Reconstructing velocity and pressure from sparse noisy particle tracks using Physics-Informed Neural Networks

TL;DR

This paper presents a Physics-Informed Neural Network approach for reconstructing velocity and pressure fields from sparse, noisy particle tracks in fluid mechanics, outperforming existing methods in accuracy and robustness.

Contribution

The paper introduces a novel PINN-based method that incorporates Navier-Stokes equations for improved reconstruction of velocity and pressure from experimental data.

Findings

PINNs accurately reconstruct velocity and pressure fields.

The method is robust to noise and sparse data.
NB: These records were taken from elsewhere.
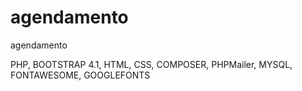 # agendamento
agendamento

PHP, BOOTSTRAP 4.1, HTML, CSS, COMPOSER, PHPMailer, MYSQL, FONTAWESOME, GOOGLEFONTS
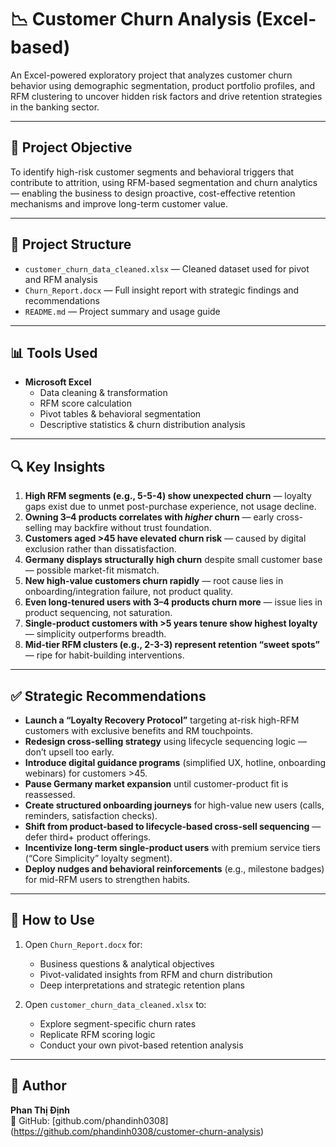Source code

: # 📉 Customer Churn Analysis (Excel-based)

An Excel-powered exploratory project that analyzes customer churn behavior using demographic segmentation, product portfolio profiles, and RFM clustering to uncover hidden risk factors and drive retention strategies in the banking sector.

---

## 🎯 Project Objective

To identify high-risk customer segments and behavioral triggers that contribute to attrition, using RFM-based segmentation and churn analytics — enabling the business to design proactive, cost-effective retention mechanisms and improve long-term customer value.

---

## 📁 Project Structure

- `customer_churn_data_cleaned.xlsx` — Cleaned dataset used for pivot and RFM analysis  
- `Churn_Report.docx` — Full insight report with strategic findings and recommendations  
- `README.md` — Project summary and usage guide

---

## 📊 Tools Used

- **Microsoft Excel**  
  - Data cleaning & transformation  
  - RFM score calculation  
  - Pivot tables & behavioral segmentation  
  - Descriptive statistics & churn distribution analysis  

---

## 🔍 Key Insights

1. **High RFM segments (e.g., 5-5-4) show unexpected churn** — loyalty gaps exist due to unmet post-purchase experience, not usage decline.  
2. **Owning 3–4 products correlates with *higher* churn** — early cross-selling may backfire without trust foundation.  
3. **Customers aged >45 have elevated churn risk** — caused by digital exclusion rather than dissatisfaction.  
4. **Germany displays structurally high churn** despite small customer base — possible market-fit mismatch.  
5. **New high-value customers churn rapidly** — root cause lies in onboarding/integration failure, not product quality.  
6. **Even long-tenured users with 3–4 products churn more** — issue lies in product sequencing, not saturation.  
7. **Single-product customers with >5 years tenure show highest loyalty** — simplicity outperforms breadth.  
8. **Mid-tier RFM clusters (e.g., 2-3-3) represent retention “sweet spots”** — ripe for habit-building interventions.

---

## ✅ Strategic Recommendations

- **Launch a “Loyalty Recovery Protocol”** targeting at-risk high-RFM customers with exclusive benefits and RM touchpoints.  
- **Redesign cross-selling strategy** using lifecycle sequencing logic — don’t upsell too early.  
- **Introduce digital guidance programs** (simplified UX, hotline, onboarding webinars) for customers >45.  
- **Pause Germany market expansion** until customer-product fit is reassessed.  
- **Create structured onboarding journeys** for high-value new users (calls, reminders, satisfaction checks).  
- **Shift from product-based to lifecycle-based cross-sell sequencing** — defer third+ product offerings.  
- **Incentivize long-term single-product users** with premium service tiers (“Core Simplicity” loyalty segment).  
- **Deploy nudges and behavioral reinforcements** (e.g., milestone badges) for mid-RFM users to strengthen habits.

---

## 📌 How to Use

1. Open `Churn_Report.docx` for:
   - Business questions & analytical objectives  
   - Pivot-validated insights from RFM and churn distribution  
   - Deep interpretations and strategic retention plans  

2. Open `customer_churn_data_cleaned.xlsx` to:
   - Explore segment-specific churn rates  
   - Replicate RFM scoring logic  
   - Conduct your own pivot-based retention analysis  

---

## 👤 Author

**Phan Thị Định**  
📂 GitHub: [github.com/phandinh0308] (https://github.com/phandinh0308/customer-churn-analysis)
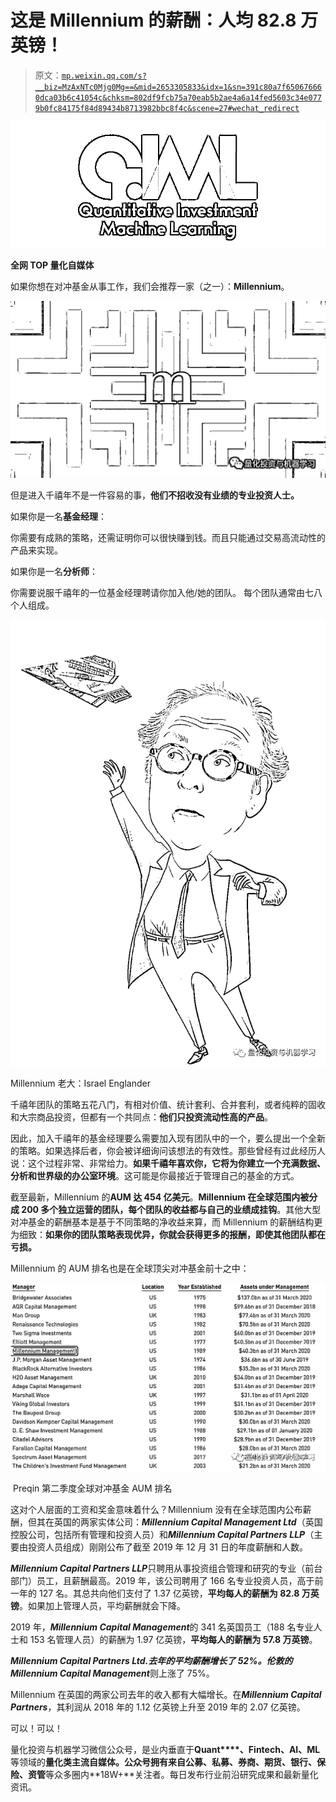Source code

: # 这是 Millennium 的薪酬：人均 82.8 万英镑！

> 原文：[`mp.weixin.qq.com/s?__biz=MzAxNTc0Mjg0Mg==&mid=2653305833&idx=1&sn=391c80a7f650676660dca03b6c41054c&chksm=802df9fcb75a70eab5b2ae4a6a14fed5603c34e0779b0fc84175f84d89434b8713982bbc8f4c&scene=27#wechat_redirect`](http://mp.weixin.qq.com/s?__biz=MzAxNTc0Mjg0Mg==&mid=2653305833&idx=1&sn=391c80a7f650676660dca03b6c41054c&chksm=802df9fcb75a70eab5b2ae4a6a14fed5603c34e0779b0fc84175f84d89434b8713982bbc8f4c&scene=27#wechat_redirect)

![](img/52530653e2ddbe651074f55a77bb8d3c.png)

**全网 TOP 量化自媒体**

如果你想在对冲基金从事工作，我们会推荐一家（之一）：**Millennium**。

![](img/36480c9158b595c2b4f6110cd727fd2a.png)

但是进入千禧年不是一件容易的事，**他们不招收没有业绩的专业投资人士。**

如果你是一名**基金经理**：

你需要有成熟的策略，还需证明你可以很快赚到钱。而且只能通过交易高流动性的产品来实现。

如果你是一名**分析师**：

你需要说服千禧年的一位基金经理聘请你加入他/她的团队。 每个团队通常由七八个人组成。

![](img/40734db379bb987d2e5a3391229b29bd.png)

Millennium 老大：Israel Englander

千禧年团队的策略五花八门，有相对价值、统计套利、合并套利，或者纯粹的固收和大宗商品投资，但都有一个共同点：**他们只投资流动性高的产品**。

因此，加入千禧年的基金经理要么需要加入现有团队中的一个，要么提出一个全新的策略。如果选择后者，你会被详细询问该想法的有效性。那些曾经有过此经历人说：这个过程非常、非常给力。**如果千禧年喜欢你，它将为你建立一个充满数据、分析和世界级的办公室环境**。这可能是你最接近于管理自己的基金的方式。

截至最新，Millennium 的**AUM 达 454 亿美元**。**Millennium 在全球范围内被分成 200 多个独立运营的团队，每个团队的收益都与自己的业绩成挂钩**。其他大型对冲基金的薪酬基本是基于不同策略的净收益来算，而 Millennium 的薪酬结构更为细致：**如果你的团队策略表现优异，你就会获得更多的报酬，即使其他团队都在亏损。**

Millennium 的 AUM 排名也是在全球顶尖对冲基金前十之中：

![](img/076c723cb964a773e68aa167bbb5ca08.png)

 Preqin 第二季度全球对冲基金 AUM 排名

这对个人层面的工资和奖金意味着什么？Millennium 没有在全球范围内公布薪酬，但其在英国的两家实体公司：***Millennium Capital Management Ltd***（英国控股公司，包括所有管理和投资人员）和***Millennium Capital Partners LLP***（主要由投资人员组成）刚刚公布了截至 2019 年 12 月 31 日的年度薪酬和人数。

***Millennium Capital Partners LLP***只聘用从事投资组合管理和研究的专业（前台部门）员工，且薪酬最高。2019 年，该公司聘用了 166 名专业投资人员，高于前一年的 127 名。其总共向他们支付了 1.37 亿英镑，**平均每人的薪酬为 82.8 万英镑**。如果加上管理人员，平均薪酬就会下降。

2019 年，***Millennium Capital Management***的 341 名英国员工（188 名专业人士和 153 名管理人员）的薪酬为 1.97 亿英镑，**平均每人的薪酬为 57.8 万英镑**。

***Millennium Capital Partners Ltd.***去年的平均薪酬增长了 52%。伦敦的***Millennium Capital Management***则上涨了 75%。

Millennium 在英国的两家公司去年的收入都有大幅增长。在***Millennium Capital Partners***，其利润从 2018 年的 1.12 亿英镑上升至 2019 年的 2.07 亿英镑。

可以！可以！

量化投资与机器学习微信公众号，是业内垂直于**Quant****、Fintech、AI、ML**等领域的**量化类主流自媒体。**公众号拥有来自**公募、私募、券商、期货、银行、保险、资管**等众多圈内**18W+**关注者。每日发布行业前沿研究成果和最新量化资讯。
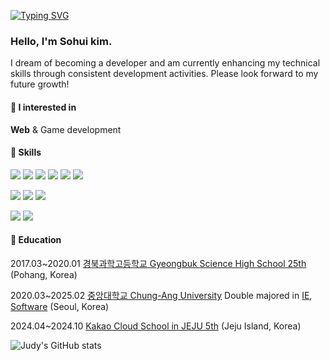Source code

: [![Typing SVG](https://readme-typing-svg.demolab.com?font=Fira+Code&pause=1000&random=false&width=435&lines=Welcome+🩵)](https://git.io/typing-svg)
### Hello, I'm Sohui kim.
I dream of becoming a developer and am currently enhancing my technical skills through consistent development activities. Please look forward to my future growth!

#### 🧸 I interested in

**Web** & Game development

#### 🥬 Skills

<img src="https://img.shields.io/badge/spring-6DB33F?style=for-the-badge&logo=spring&logoColor=white"/><!--Spring--> 
<img src="https://img.shields.io/badge/Flask-000000?style=for-the-badge&logo=flask&logoColor=white"/><!--Flask--> 
<img src="https://img.shields.io/badge/node.js-339933?style=for-the-badge&logo=Node.js&logoColor=white"/><!--Node.js--> 
<img src="https://img.shields.io/badge/docker-%230db7ed.svg?style=for-the-badge&logo=docker&logoColor=white"/><!--Docker--> 
<img src="https://img.shields.io/badge/MySQL-005C84?style=for-the-badge&logo=mysql&logoColor=white"/><!--MySQL--> 
<img src="https://img.shields.io/badge/postgres-%23316192.svg?style=for-the-badge&logo=postgresql&logoColor=white"/><!--Postgres--> 

<img src="https://img.shields.io/badge/react.js-61DAFB?style=for-the-badge&logo=react&logoColor=black"/><!--React--> 
<img src="https://img.shields.io/badge/javascript-F7DF1E?style=for-the-badge&logo=javascript&logoColor=black"/><!--javascript--> 
<img src="https://img.shields.io/badge/typescript-3178C6?style=for-the-badge&logo=typescript&logoColor=white"/><!--typescript--> 

<img src="https://img.shields.io/badge/unreal-%23313131.svg?style=for-the-badge&logo=unrealengine&logoColor=white"/><!--Unreal--> 
<img src="https://img.shields.io/badge/Unity-100000?style=for-the-badge&logo=unity&logoColor=white"/><!--Unity--> 


#### 📘 Education
2017.03~2020.01 [경북과학고등학교 Gyeongbuk Science High School 25th](https://school.gyo6.net/kbs-english/main.do?sysId=kbs-english) (Pohang, Korea)

2020.03~2025.02 [중앙대학교 Chung-Ang University](https://neweng.cau.ac.kr/index.do) Double majored in [IE](https://ie.cau.ac.kr/_eng/), [Software](https://cse.cau.ac.kr/eng/main.php) (Seoul, Korea)

2024.04~2024.10 [Kakao Cloud School in JEJU 5th](https://rapa-kakaocloudschool-apply.goorm.io/) (Jeju Island, Korea)
<!--https://edu.rapa.or.kr/recruitment/480-->

![Judy's GitHub stats](https://github-readme-stats.vercel.app/api?username=judy-kimsohui&show_icons=true&theme=radical)


<!-- 
<img src="https://github.com/junia3/junia3/blob/output/mysnake.svg" width="100%">

![html5](https://img.shields.io/badge/HTML5-E34F26?style=for-the-badge&logo=html5&logoColor=white)
![css](https://img.shields.io/badge/CSS-239120?&style=for-the-badge&logo=css3&logoColor=white)
![js](https://img.shields.io/badge/JavaScript-F7DF1E?style=for-the-badge&logo=JavaScript&logoColor=white)
![React](https://img.shields.io/badge/React-20232A?style=for-the-badge&logo=react&logoColor=61DAFB)
![Node.js](https://img.shields.io/badge/Node.js-43853D?style=for-the-badge&logo=node.js&logoColor=white)
![Flutter](https://img.shields.io/badge/Flutter-02569B?style=for-the-badge&logo=flutter&logoColor=white)

![Spring](https://img.shields.io/badge/Spring-6DB33F?style=for-the-badge&logo=spring&logoColor=white)
![Flask](https://img.shields.io/badge/Flask-000000?style=for-the-badge&logo=flask&logoColor=white)
![MySQL](https://img.shields.io/badge/MySQL-005C84?style=for-the-badge&logo=mysql&logoColor=white)
![FireBase](https://img.shields.io/badge/Firebase-039BE5?style=for-the-badge&logo=Firebase&logoColor=white)

![C](https://img.shields.io/badge/C-00599C?style=for-the-badge&logo=c&logoColor=white)
![C++](https://img.shields.io/badge/C%2B%2B-00599C?style=for-the-badge&logo=c%2B%2B&logoColor=white)
![C#](https://img.shields.io/badge/C%23-239120?style=for-the-badge&logo=c-sharp&logoColor=white)
![Python](https://img.shields.io/badge/Python-14354C?style=for-the-badge&logo=python&logoColor=white)
![Java](https://img.shields.io/badge/Java-ED8B00?style=for-the-badge&logo=openjdk&logoColor=white)

![Unity](https://img.shields.io/badge/Unity-100000?style=for-the-badge&logo=unity&logoColor=white)
![Unreal](https://img.shields.io/badge/unrealengine-%23313131.svg?style=for-the-badge&logo=unrealengine&logoColor=white)

![Figma](https://img.shields.io/badge/Figma-F24E1E?style=for-the-badge&logo=figma&logoColor=white)
![PS](https://img.shields.io/badge/Adobe%20Photoshop-31A8FF?style=for-the-badge&logo=Adobe%20Photoshop&logoColor=black)
![AI](https://img.shields.io/badge/Adobe%20Illustrator-FF9A00?style=for-the-badge&logo=adobe%20illustrator&logoColor=white)
![Blender](https://img.shields.io/badge/blender-%23F5792A.svg?style=for-the-badge&logo=blender&logoColor=white)
-->

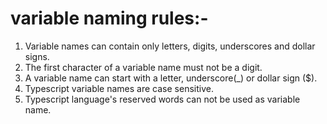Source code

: 
# variable naming rules:- 

1. Variable names can contain only letters, digits, underscores and dollar signs.
2. The first character of a variable name must not be a digit.
3. A variable name can start with a letter, underscore(_) or dollar sign ($).
4. Typescript variable names are case sensitive.
5. Typescript language's reserved words can not be used as variable name.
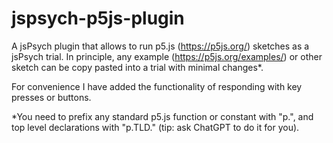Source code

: # jspsych-p5js-plugin
A jsPsych plugin that allows to run p5.js (https://p5js.org/) sketches as a jsPsych trial. 
In principle, any example (https://p5js.org/examples/) or other sketch can be copy pasted into a trial with minimal changes*.

For convenience I have added the functionality of responding with key presses or buttons.

*You need to prefix any standard p5.js function or constant with "p.", and top level declarations with "p.TLD." (tip: ask ChatGPT to do it for you). 
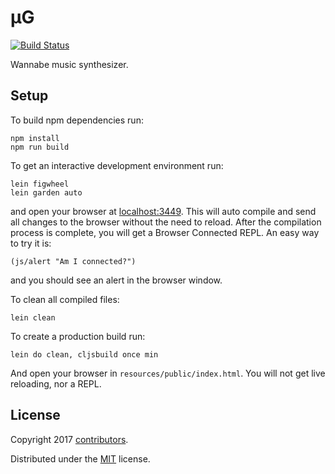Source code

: # μG

[![Build Status](https://travis-ci.org/hedlx/mug.svg?branch=master)](https://travis-ci.org/hedlx/mug)

Wannabe music synthesizer.

## Setup
To build npm dependencies run:

    npm install
    npm run build

To get an interactive development environment run:

    lein figwheel
    lein garden auto

and open your browser at [localhost:3449](http://localhost:3449/).
This will auto compile and send all changes to the browser without the
need to reload. After the compilation process is complete, you will
get a Browser Connected REPL. An easy way to try it is:

    (js/alert "Am I connected?")

and you should see an alert in the browser window.

To clean all compiled files:

    lein clean

To create a production build run:

    lein do clean, cljsbuild once min

And open your browser in `resources/public/index.html`. You will not
get live reloading, nor a REPL.

## License

Copyright 2017 [contributors](https://github.com/hedlx/mug/contributors).

Distributed under the [MIT](https://opensource.org/licenses/MIT) license.
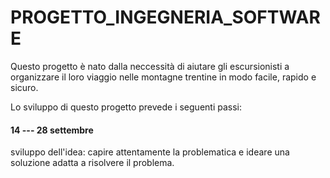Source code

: # PROGETTO_INGEGNERIA_SOFTWARE

Questo progetto è nato dalla neccessità di aiutare gli escursionisti a organizzare il loro viaggio nelle montagne trentine in modo facile, rapido e sicuro.

Lo sviluppo di questo progetto prevede i seguenti passi:

 ####  14 --- 28 settembre  
 
sviluppo dell'idea: capire attentamente la problematica e ideare una soluzione adatta a risolvere il problema.
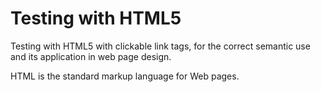 # Testing with HTML5

Testing with HTML5 with clickable link tags, for the correct semantic use and its application in web page design.

HTML is the standard markup language for Web pages.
Outperforms the state-of-the-art in various conditions.

Abstract

Volume-resolving imaging techniques are rapidly advancing progress in experimental fluid mechanics. However, reconstructing the full and structured Eulerian velocity and pressure fields from sparse and noisy particle tracks obtained experimentally remains a significant challenge. We introduce a new method for this reconstruction, based on Physics-Informed Neural Networks (PINNs). The method uses a Neural Network regularized by the Navier-Stokes equations to interpolate the velocity data and simultaneously determine the pressure field. We compare this approach to the state-of-the-art Constrained Cost Minimization method [1]. Using data from direct numerical simulations and various types of synthetically generated particle tracks, we show that PINNs are able to accurately reconstruct both velocity and pressure even in regions with low particle density and small accelerations. PINNs are also robust against increasing the distance between particles and the noise in the measurements, when studied under synthetic and experimental conditions.